Gauguin’s erotic Tahiti idyll exposed as a sham.
Paul Gauguin, renowned for his paintings of exotic idylls and Polynesian beauties, was a sadist who battered his wife, exploited his friends and lied to the world about the erotic Eden he claimed to have discovered on the South Sea island of Tahiti.
The most exhaustive study ever of Gauguin’s life has revealed a brutal man who falsely cast himself as a creature of exotic sexuality, a defender of women’s rights and a bastion of socialist ideals.
‘No one has ever questioned Gauguin’s own version of the man he was and the life he lived,’ said Nancy Mowll Mathews, author of Paul Gauguin, An Erotic Life, to be published this week. ‘But the reality couldn’t be more different.’

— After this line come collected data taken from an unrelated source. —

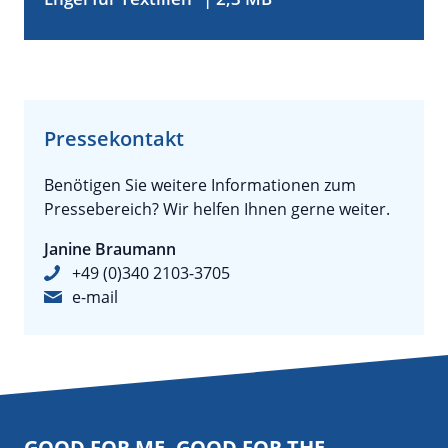
Pressekontakt
Benötigen Sie weitere Informationen zum
Pressebereich? Wir helfen Ihnen gerne weiter.
Janine Braumann
+49 (0)340 2103-3705
e-mail
GOOD FOR ME. GOOD FOR THE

Until now, the received opinion has been that Gauguin’s wife was a bullying harridan who chased her husband from the family home. But Mathews has discovered letters that prove that Matte Gad was in fact a kind, clever woman who was victimized physically, verbally and emotionally by her husband.
‘When I was 10 years old,’ the couple’s son, Emil, wrote in a previously unpublished letter, ‘I saw my father bloody my mother’s face with his fist.’
By 1890, Gauguin’s career was in crisis: Matte had forced him from the family home, his paintings were out of favor and he had been dropped by the city’s best art dealers. ‘By the end of the year, Gauguin was like a cornered dog,’ said Mathews. ‘He was harrying friends for cash and desperately proposing one new money-making scheme after another.’
Eventually, in 1891, he hit on the idea of traveling to Tahiti to paint illustrations for the most popular novel of the day, Pierre Loti’s The Marriage of Loti . He held a banquet for the cream of the literary and artistic world and explained how the primitive, erotic living conditions on Tahiti would revive his muse.
‘He portrayed the natives as living only to sing and to make love,’ said Mathews. That’s how he got the money from his friends and raised the public’s interest in his adventure. But, of course, he knew the truth, which was that Tahiti was an unremarkable island with an international, westernized community.’
‘I stand at the edge of the abyss, yet I do not fall in,’ Gauguin wrote to a friend on the eve of his departure.
Tahiti was more sexually liberated than turn-of-the-century Paris and there is no doubt that Gauguin reveled in the opportunities it offered, but his time there was not nearly as extreme as he claimed. Unfazed, Gauguin transformed his prosaic experiences into titillating erotic adventures.
‘The island [and the realities of Gauguin’s life there] are virtually unrecognizable in his representations, carefully calculated to intrigue the French audience,’ said Mathews.
After two years, Gauguin returned to France, expecting a hero’s welcome. But what should have been a triumphant return turned into a morass of misunderstanding and disappointment as his paintings remained unsold.
In a final attempt to spark the public’s interest, Gauguin wrote Noa Noa, his autobiographical account of his life in Tahiti. ‘Writing the book was the beginning of Gauguin’s writing of an erotic life for himself,’ said Mathews. ‘He created a life for public consumption as part of his campaign to make his exhibitions – and therefore his future – a success.
Gauguin’s efforts failed, however, and less than a year later, he was making plans to return to Tahiti. ‘Gauguin seems to have fallen for the myth of Tahiti he created,’ said Mathews. ‘He returned expecting the erotic idyll that was only ever a figment of his imagination. Of course, he didn’t find it and the disappointment was profound: he died a twisted and bitter man, having alienated everyone both at home and in Tahiti. It’s a sad story of a man who believed his own fiction.’